Hollout is for finding people, plans, and places around you. You can use it to discover what is nearby, start conversations, join activity, and decide whether you want to take the next step in real life.
Last Updated: May 13, 2026
Hollout helps you discover nearby people, groups, events, workout opportunities, and businesses based on your location, profile details, interests, and filters.
If no one is nearby yet, Hollout may also show a small blurred preview of people from farther away so a new region does not feel empty while local activity catches up.
Revealing those farther-away profiles is separate from Search from any location. On eligible free plans, you may be able to unlock that preview for 5 minutes by watching a rewarded ad instead of paying for location search.
You can use Hollout to chat, ask questions, respond to updates, coordinate attendance, request a workout buddy, or connect with a business.
One-to-one chats begin with connection requests. If someone sends a connection request to a free user, that free user may need to watch a short rewarded video ad to unlock the request and see who wants to connect.
There is also another path: if you keep browsing nearby profiles and happen to send a connection request to someone who is already trying to connect with you, the connection can open without the rewarded ad flow.
Premium members are not required to watch rewarded ads to view incoming connection requests.
Hollout may show badges, reviews, attendance history, moderation outcomes, and similar signals to help you make a more informed choice. They are meant to be helpful context, not guarantees.
Hollout is not the payment processor for deals made between users, organizers, trainers, or businesses.
A listing, badge, review, or response in Hollout does not guarantee identity, safety, quality, legality, or real-world performance.
Hollout does not run third-party events, businesses, workouts, or relationships. Those decisions and interactions stay with the people involved.
Hollout currently uses Google and Apple for sign-in.
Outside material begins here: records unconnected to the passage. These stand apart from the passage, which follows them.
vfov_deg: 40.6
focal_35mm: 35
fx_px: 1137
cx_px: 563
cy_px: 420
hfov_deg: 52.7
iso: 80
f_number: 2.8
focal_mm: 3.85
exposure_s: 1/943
That keeps account access simple, but it does not mean unlimited account creation from one device.
You create a profile, choose what to share, set your filters, and decide what kind of people or categories you want to see.
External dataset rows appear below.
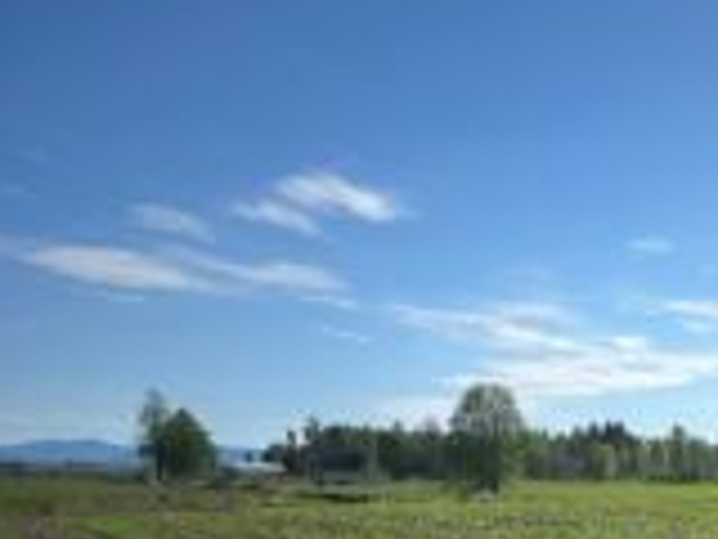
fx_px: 1245
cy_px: 543
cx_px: 718
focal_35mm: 60
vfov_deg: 23.4
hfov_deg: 30.0
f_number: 1.78
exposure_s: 1/8197
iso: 80
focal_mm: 6.86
Browse nearby people, groups, events, workout opportunities, and businesses based on your location, your filters, and the features available in your plan.
Look at profile information, badges, reviews, attendance indicators, passes, comments, and anything else that helps you decide. Treat those signals as clues, not guarantees.
Once something looks interesting, you can start a conversation, join a group, register for an event, request a workout buddy, or connect with a business.
Hollout helps with discovery and coordination, but you still decide whether to meet, attend, book, pay, or continue the interaction. Use the safety tools, ask questions, and do your own checking first.
A badge or verification state usually means something was reviewed at a point in time.
Reviews, feedback, and attendance signals can help, but they do not guarantee safety, legitimacy, or quality.
Things can change, so you should still verify what matters to you for yourself.
Hollout is built around nearby discovery, so where you are and what you are looking for shape what you see.
When nearby discovery is temporarily empty, we may occasionally show a limited farther-away fallback until more people nearby become available.
You can adjust what you share, block people, and submit reports. Hollout may also limit unsafe behavior or suspicious content through moderation systems.
If you open someone's profile, Hollout does not notify that person just because you viewed it. The app is designed around discovery, not profile-view alerts.
Some features, limits, backup options, promotions, or business tools depend on your subscription tier. Some free experiences may also be ad-supported.
Hollout is not built for unrestricted people lookup by name. People are discovered mainly through nearby and discovery surfaces, and in search they may only appear through their profession or the discovery keywords they choose.